Extrait du document>

+++

En 1999, sont parues Les Sentinelles du soir, et, en 2000, Indochine, notre guerre orpheline, aux éditions Les Arènes fondées par Laurent Beccaria. Un site internet lui a également été consacré, ainsi que diverses publications audiovisuelles, dont, en 2004, Toute une vie ou Paroles d’Hélie de Saint-Marc, toujours aux éditions Les Arènes, en collaboration avec Laurent Beccaria, volume accompagné du CD audio d’une émission radiophonique.

Voyant tout le profit qu’ils pouvaient tirer de la mise en avant de ce personnage, les officiers supérieurs restés attachés à l’Algérie française, nostalgiques de l’OAS et accusateurs de la « traitrise » du général de Gaulle qu’ils accusent d’avoir abandonné ce territoire où ils avaient « gagné la guerre », ont choisi de mettre en exergue ce personnage d’Hélie Denoix de Saint-Marc. En particulier dans le Livre blanc de l’armée française en Algérie qu’ils ont publié en 2001 dans le but de disqualifier les nouveaux travaux historiques décrivant les réalités de la colonisation et en particulier la torture pratiquée à grande échelle par l’armée française en Algérie[3].

Son objet était de riposter notamment l’ouvrage de l’historienne Raphaëlle Branche, La torture et l’armée, publié à la suite de sa thèse, chez Gallimard en 2001, ainsi qu’aux nombreux témoignages, articles de presse et films qui avaient apporté des éclairages plus précis sur les méthodes de l’armée française dans cette guerre. Dans le texte d’ouverture, signé par 521 officiers généraux français ayant servi en Algérie, on peut lire : « ce qui a caractérisé l’action de l’armée en Algérie, ce fut sa lutte contre toutes les formes de torture, d’assassinat, de crimes idéologiquement voulus et méthodiquement organisés[4]». Pour les auteurs de ce livre, la légende de l’homme sage et attaché à la vérité que les ouvrages d’Hélie Denoix de Saint-Marc avaient commencé à construire était une aubaine. Au début de ce Livre blanc, dix pages lui sont consacrées[5].

+++

Données enregistrées>
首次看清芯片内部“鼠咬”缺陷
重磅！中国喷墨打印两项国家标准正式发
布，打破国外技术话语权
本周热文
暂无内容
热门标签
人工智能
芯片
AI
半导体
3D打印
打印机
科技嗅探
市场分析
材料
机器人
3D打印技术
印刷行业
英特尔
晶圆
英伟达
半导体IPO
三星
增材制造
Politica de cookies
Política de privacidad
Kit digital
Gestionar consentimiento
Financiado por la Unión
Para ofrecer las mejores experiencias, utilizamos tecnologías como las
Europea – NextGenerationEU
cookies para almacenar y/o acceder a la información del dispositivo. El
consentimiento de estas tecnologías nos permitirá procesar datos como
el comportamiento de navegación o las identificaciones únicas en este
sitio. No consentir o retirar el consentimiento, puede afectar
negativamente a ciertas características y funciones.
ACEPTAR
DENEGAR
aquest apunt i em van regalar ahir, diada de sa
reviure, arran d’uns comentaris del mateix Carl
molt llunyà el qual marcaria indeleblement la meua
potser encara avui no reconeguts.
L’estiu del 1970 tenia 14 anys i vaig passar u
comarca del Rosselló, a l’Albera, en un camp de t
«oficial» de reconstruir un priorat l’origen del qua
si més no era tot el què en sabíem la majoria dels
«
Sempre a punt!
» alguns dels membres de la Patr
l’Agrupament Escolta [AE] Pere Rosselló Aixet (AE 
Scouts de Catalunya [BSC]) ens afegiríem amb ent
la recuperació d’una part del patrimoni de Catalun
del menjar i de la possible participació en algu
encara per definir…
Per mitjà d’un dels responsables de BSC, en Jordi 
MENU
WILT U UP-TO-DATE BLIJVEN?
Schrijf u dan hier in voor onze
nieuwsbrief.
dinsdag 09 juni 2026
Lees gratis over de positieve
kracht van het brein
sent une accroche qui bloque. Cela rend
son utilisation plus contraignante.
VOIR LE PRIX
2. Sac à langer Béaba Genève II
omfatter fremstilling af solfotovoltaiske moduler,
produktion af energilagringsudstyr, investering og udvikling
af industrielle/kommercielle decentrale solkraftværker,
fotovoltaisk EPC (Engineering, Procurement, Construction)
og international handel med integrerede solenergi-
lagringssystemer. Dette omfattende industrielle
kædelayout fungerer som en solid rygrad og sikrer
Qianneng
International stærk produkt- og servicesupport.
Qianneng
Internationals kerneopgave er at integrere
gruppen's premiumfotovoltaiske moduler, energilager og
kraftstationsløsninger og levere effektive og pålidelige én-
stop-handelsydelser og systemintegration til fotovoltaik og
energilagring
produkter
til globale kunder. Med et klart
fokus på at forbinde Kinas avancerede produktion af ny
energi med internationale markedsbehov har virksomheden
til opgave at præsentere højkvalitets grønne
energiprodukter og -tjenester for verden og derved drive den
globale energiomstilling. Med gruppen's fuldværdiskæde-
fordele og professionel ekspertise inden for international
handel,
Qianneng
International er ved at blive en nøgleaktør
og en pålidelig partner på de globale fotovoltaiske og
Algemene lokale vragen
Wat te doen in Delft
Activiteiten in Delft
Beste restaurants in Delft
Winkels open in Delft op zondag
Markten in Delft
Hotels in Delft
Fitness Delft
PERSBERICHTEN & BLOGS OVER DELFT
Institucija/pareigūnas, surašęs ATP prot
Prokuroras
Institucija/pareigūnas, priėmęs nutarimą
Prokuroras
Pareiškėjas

+++

Tâche à faire 1>
D'après l'extrait sur Hélie Denoix de Saint-Marc, combien d'officiers généraux ont signé le texte d'ouverture du Livre blanc de l'armée française en Algérie ?
Tâche à faire 2>
Reprenez l'extrait sur Hélie Denoix de Saint-Marc et le Livre blanc à la suite de sa dernière phrase.

Zone de réponse 1>
Il a été signé par 521 officiers généraux français ayant servi en Algérie.

Zone de réponse 2>
On pourrait s’étonner du choix de cet officier au grade modeste de commandant dans un livre soutenu par plus de cinq cents généraux, mais il s’explique précisément par le passé de résistant et de déporté de cet officier et son allure qui tranchent avec ceux de beaucoup d’anciens officiers coloniaux — c’est déjà pour cela que le général Massu l’avait chargé en 1957 des relations de sa 10e division parachutiste avec la presse. En 2009, la même instrumentalisation d’Hélie Denoix de Saint-Marc a été pratiquée par Patrick Buisson dans son livre La Guerre d’Algérie 1954-1962, accompagné d’un DVD, chez Albin Michel. Pour les auteurs du Livre Blanc, comme pour Patrick Buisson, il s’agissait d’utiliser l’admiration qu’avaient tenté de susciter pour sa personne les ouvrages de Laurent Beccaria, pour la faire rejaillir sur les parachutistes tortionnaires de la Bataille d’Alger dont il a été le porte-parole, sur les putschistes d’avril 1961 qu’il a rejoints, et sur les chefs de l’OAS avec lesquels il s’est retrouvé condamné et dont il n’a jamais réprouvé les crimes.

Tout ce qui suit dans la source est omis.